AIM closely mimics what is known about the firing pattern
in the mammalian auditory nerve. It consists of three stages:
a filter bank, a logarithmic compressor/rectifier, and an
adaptive threshold mechanism that provides lateral inhibition
in time and frequency. Adaptive
thresholding is the key feature that makes the AIM model
different from an ordinary filter-bank front end. It occurs
in two dimensions: time and frequency. The temporal
threshold provides a short-term memory of recent activity
so that high activity masks subsequent weak activity. This
gives the AIM model the ability to discriminate between impulses
(clicks) and formants (an impulse passed through a resonance).

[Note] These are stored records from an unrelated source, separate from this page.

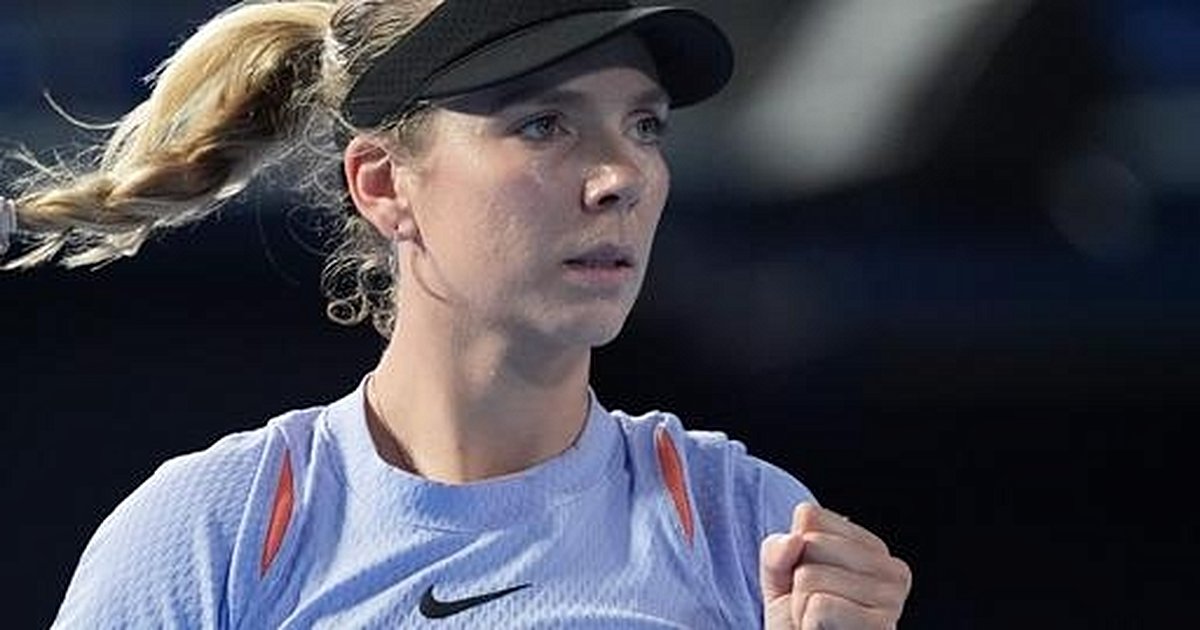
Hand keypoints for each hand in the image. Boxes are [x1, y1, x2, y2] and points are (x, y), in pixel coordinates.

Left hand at [760, 503, 911, 628]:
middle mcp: (894, 570)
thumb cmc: (797, 623)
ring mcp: (893, 602)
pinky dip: (807, 624)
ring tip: (818, 625)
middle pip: (810, 544)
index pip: (808, 516)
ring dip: (800, 608)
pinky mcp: (882, 628)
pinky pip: (819, 606)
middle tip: (811, 610)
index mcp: (874, 548)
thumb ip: (777, 549)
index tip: (806, 585)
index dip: (793, 554)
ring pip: (810, 577)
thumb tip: (794, 541)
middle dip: (795, 582)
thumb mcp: (780, 576)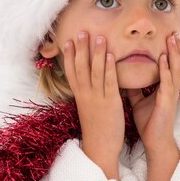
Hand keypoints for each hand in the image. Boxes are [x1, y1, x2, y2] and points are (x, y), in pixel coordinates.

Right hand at [63, 32, 123, 174]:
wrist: (100, 149)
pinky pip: (109, 82)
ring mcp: (97, 98)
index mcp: (80, 96)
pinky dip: (109, 68)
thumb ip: (89, 94)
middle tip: (81, 31)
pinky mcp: (110, 103)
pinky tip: (111, 56)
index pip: (72, 72)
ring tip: (99, 36)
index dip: (70, 56)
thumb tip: (90, 82)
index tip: (68, 40)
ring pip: (95, 71)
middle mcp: (86, 95)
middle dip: (81, 48)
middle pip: (81, 67)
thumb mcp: (90, 108)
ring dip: (97, 53)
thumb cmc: (97, 129)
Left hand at [126, 34, 179, 153]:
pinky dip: (166, 69)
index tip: (169, 36)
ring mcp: (171, 94)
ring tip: (172, 40)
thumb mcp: (139, 101)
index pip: (173, 65)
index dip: (173, 51)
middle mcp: (172, 88)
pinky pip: (168, 82)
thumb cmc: (149, 122)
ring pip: (178, 69)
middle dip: (177, 48)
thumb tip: (125, 77)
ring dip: (175, 53)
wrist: (154, 141)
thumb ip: (135, 89)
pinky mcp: (167, 101)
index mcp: (166, 87)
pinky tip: (163, 59)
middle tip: (174, 32)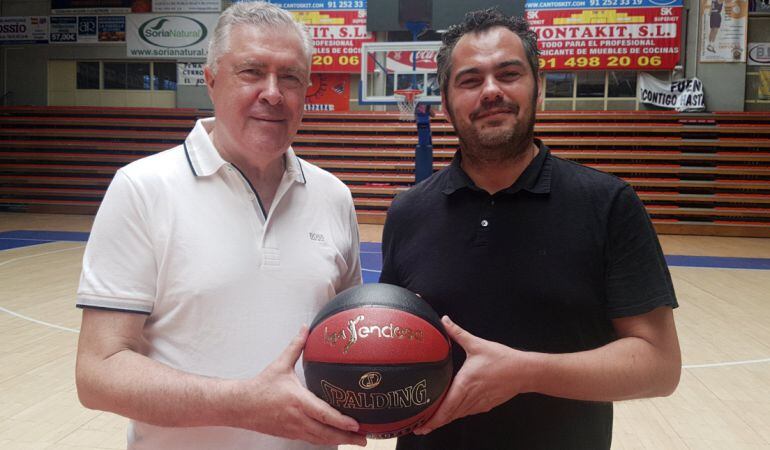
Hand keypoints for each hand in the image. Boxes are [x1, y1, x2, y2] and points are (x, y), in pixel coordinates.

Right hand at [237, 326, 367, 445]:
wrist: (241, 405)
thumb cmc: (261, 386)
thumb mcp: (280, 364)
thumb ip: (296, 346)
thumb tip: (306, 328)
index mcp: (297, 400)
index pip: (323, 413)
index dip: (340, 421)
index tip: (356, 424)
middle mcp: (297, 418)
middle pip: (326, 433)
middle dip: (347, 437)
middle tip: (365, 439)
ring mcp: (294, 429)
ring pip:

The spectral threshold is a smoothed version of the
spectral envelope. Strongly activated frequency channels suppress
neighboring channels that are only weakly activated. The two
thresholds implement a form of local inhibition, a
common technique for sharpening the response throughout the
nervous system in all mammals.
Tanner Labs has developed a computationally efficient hardware
implementation of AIM that includes
a custom analog IC as well as reprogrammable digital logic.

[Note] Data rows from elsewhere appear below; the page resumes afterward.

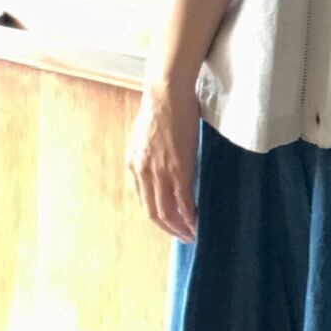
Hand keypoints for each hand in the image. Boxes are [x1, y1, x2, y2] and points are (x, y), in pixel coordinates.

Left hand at [127, 77, 199, 241]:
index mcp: (133, 165)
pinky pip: (182, 200)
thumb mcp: (147, 137)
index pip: (143, 201)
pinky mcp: (177, 167)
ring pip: (166, 210)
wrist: (167, 93)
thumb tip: (161, 167)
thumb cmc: (161, 109)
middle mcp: (142, 172)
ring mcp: (159, 171)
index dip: (157, 217)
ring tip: (191, 235)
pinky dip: (189, 215)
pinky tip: (196, 223)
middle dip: (168, 228)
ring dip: (179, 227)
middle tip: (182, 237)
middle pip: (152, 211)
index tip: (170, 224)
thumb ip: (150, 156)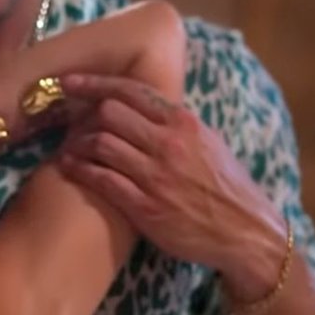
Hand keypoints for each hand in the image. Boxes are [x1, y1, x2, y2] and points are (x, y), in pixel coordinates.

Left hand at [56, 74, 288, 294]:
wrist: (246, 232)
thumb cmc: (227, 188)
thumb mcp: (208, 143)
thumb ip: (176, 124)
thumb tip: (144, 107)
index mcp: (184, 123)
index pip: (131, 90)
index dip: (94, 83)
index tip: (71, 82)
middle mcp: (169, 144)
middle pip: (109, 113)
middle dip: (84, 116)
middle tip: (70, 123)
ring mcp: (156, 176)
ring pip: (101, 144)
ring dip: (77, 144)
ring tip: (68, 148)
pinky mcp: (145, 208)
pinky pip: (102, 180)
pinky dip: (80, 170)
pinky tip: (70, 168)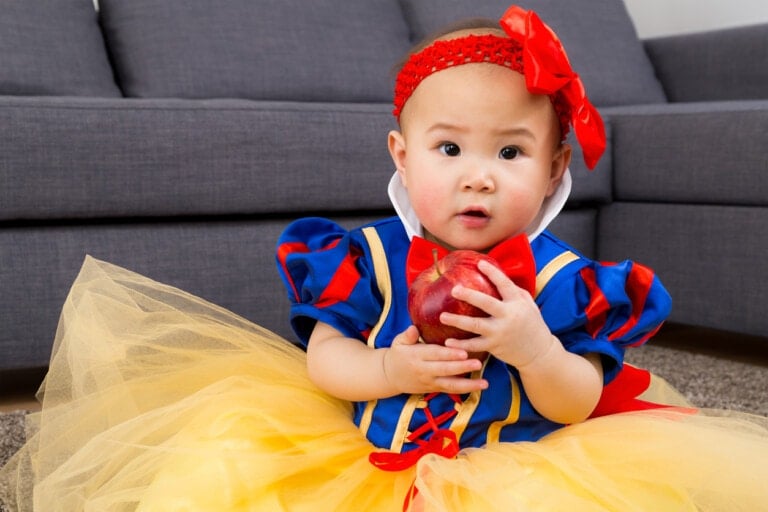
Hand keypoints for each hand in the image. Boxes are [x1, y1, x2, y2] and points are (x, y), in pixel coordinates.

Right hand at [383, 325, 487, 394]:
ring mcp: (430, 382)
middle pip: (445, 370)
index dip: (449, 354)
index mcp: (416, 356)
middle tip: (478, 363)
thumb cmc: (398, 354)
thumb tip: (413, 328)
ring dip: (468, 384)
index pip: (435, 355)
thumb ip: (407, 336)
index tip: (463, 351)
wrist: (390, 376)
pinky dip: (465, 389)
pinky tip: (479, 386)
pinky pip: (451, 390)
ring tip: (484, 383)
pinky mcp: (434, 389)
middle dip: (462, 367)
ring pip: (450, 384)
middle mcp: (424, 371)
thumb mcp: (398, 343)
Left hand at [440, 259, 554, 367]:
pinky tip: (448, 342)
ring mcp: (500, 332)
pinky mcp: (495, 346)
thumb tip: (496, 275)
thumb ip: (515, 291)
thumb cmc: (531, 324)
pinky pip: (475, 345)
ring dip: (458, 321)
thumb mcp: (528, 305)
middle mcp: (509, 316)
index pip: (504, 284)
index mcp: (517, 303)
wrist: (539, 353)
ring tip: (442, 316)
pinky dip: (461, 345)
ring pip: (476, 325)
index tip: (479, 263)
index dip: (492, 273)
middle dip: (469, 295)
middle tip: (454, 289)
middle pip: (486, 303)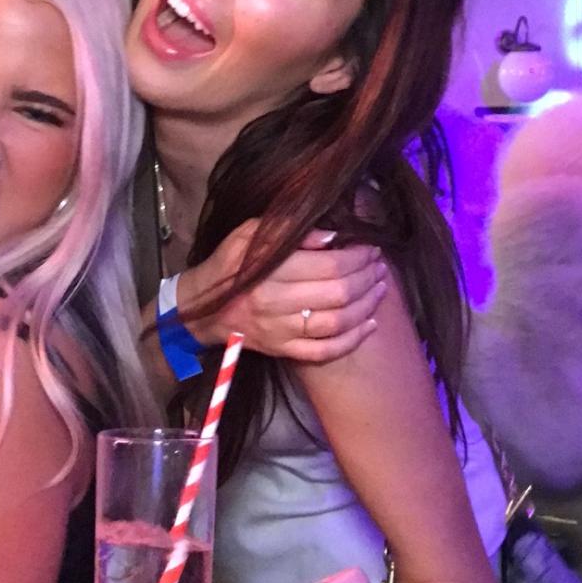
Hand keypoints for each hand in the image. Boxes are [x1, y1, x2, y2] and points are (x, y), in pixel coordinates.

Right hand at [181, 221, 387, 361]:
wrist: (202, 309)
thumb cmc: (228, 265)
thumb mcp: (249, 234)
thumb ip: (288, 230)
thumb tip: (331, 236)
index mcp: (269, 273)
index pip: (328, 265)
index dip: (357, 257)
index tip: (369, 247)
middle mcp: (276, 305)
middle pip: (338, 293)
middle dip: (367, 278)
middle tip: (379, 265)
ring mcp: (281, 332)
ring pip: (336, 323)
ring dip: (366, 305)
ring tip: (379, 288)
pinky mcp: (283, 351)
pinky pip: (324, 352)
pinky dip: (351, 340)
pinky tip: (369, 325)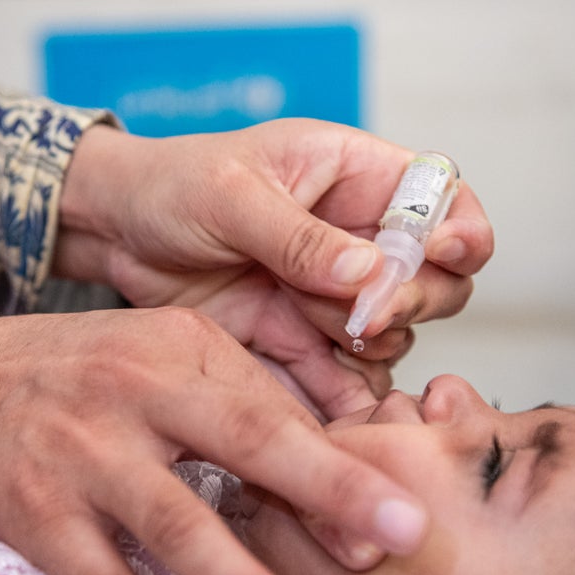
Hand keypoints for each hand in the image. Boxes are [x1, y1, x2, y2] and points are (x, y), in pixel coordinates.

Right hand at [0, 298, 428, 574]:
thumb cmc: (77, 368)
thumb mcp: (162, 352)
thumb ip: (241, 395)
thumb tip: (328, 457)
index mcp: (176, 356)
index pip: (270, 414)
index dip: (335, 468)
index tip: (400, 519)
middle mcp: (133, 402)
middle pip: (236, 453)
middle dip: (313, 508)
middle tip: (377, 563)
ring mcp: (83, 462)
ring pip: (172, 533)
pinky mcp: (39, 519)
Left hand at [55, 119, 493, 419]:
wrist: (114, 234)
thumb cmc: (172, 185)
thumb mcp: (231, 196)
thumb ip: (300, 237)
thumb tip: (370, 272)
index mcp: (356, 177)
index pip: (446, 200)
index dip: (460, 230)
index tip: (440, 253)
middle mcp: (358, 238)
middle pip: (438, 280)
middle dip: (410, 298)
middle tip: (363, 310)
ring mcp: (334, 294)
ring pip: (395, 333)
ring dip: (365, 339)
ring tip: (302, 321)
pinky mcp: (302, 339)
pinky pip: (347, 375)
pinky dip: (344, 392)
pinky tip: (326, 397)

As part of this development process, we performed extensive
AIM simulations in order to refine the algorithm and to determine
optimal parameter values.
Hidden Markov Models (HMMs)
The typical single-word HMM consists of some 4-6 states,
connected in a linear chain (see figure below). Each state
roughly corresponds to a phoneme. An utterance is a
sequence of speech vectors. The HMM produces an utterance
as follows. It begins in State 1. For each time step, it produces
a speech vector that is picked from a probability distribution.
It then either remains in that state or moves on to the next
state according to a second probability distribution. These
two steps are repeated until the HMM reaches the last state
of the chain. During training, a set of n HMMs
are constructed, one for each word. A number of training utterances
are used to derive the probability distributions. During classification,
a test utterance is compared to each of the n models
and the probability that each model produced the sequence
is calculated.

Schematic of hidden Markov model (HMM)
HMMs have been used as a framework for two decades in the
speech recognition community and are the core of many state-of-the-art
systems and of all commercial systems. Kai-Fu Lee's original
SPHINX
system introduced triphones into HMM recognition and was a
major breakthrough in large-vocabulary continuous-speech recognition.
SPHINX-II
built upon this successful architecture, in part by incorporating
the noise and environmental robustness methods developed by
Acero.
Microsoft has now released Whisper
(Windows Highly Intelligent Speech Recognizer), an implementation
of SPHINX-II that is optimized to reduce processing and memory
requirements (by a factor of five and of twenty, respectively).
Whisper now represents the state-of-the-art in HMM-based large-vocabulary
speaker-independent speech recognition.
Microsoft has reported that for a typical speaker-independent
command-and-control application with 260 words, Whisper performs
at a word error rate of 1.4% while running in real-time on
a 486DX PC. However, this performance can be obtained only
under idealized conditions that do not exist in practice;
background noise or non-speech sounds
from the speaker can degrade the performance of a speech recognition
system. Whisper is reported to reject only between 20% and
76% of out-of-vocabulary words, ungrammatical phrases and
non-speech sounds.
Tanner Labs has been developing innovative HMM training techniques
and architectures, as well as lip-reading
capabilities, to increase recognition accuracy in realistic
environments where current recognizers perform poorly (e.g.,
in the presence of background noise or when the speaker is
under stress).
Learning Vector Quantization (LVQ)
An LVQ recognizer is a neural network back-end for speech
recognition. Kohonen
introduced the fundamental algorithm, which McDermott
and Katagiri then enhanced by incorporating Waibel's
time delay neural network (TDNN). Public domain LVQ algorithms
can now be obtained in LVQ_PAK.
One advantage of LVQ is that it can be used to recognize continuous
speech.
Tanner Labs has refined LVQ training algorithms and incorporated
LVQ into sophisticated architectures as part of our strategy
to develop new techniques for improving recognizer performance,
especially in natural environments.
|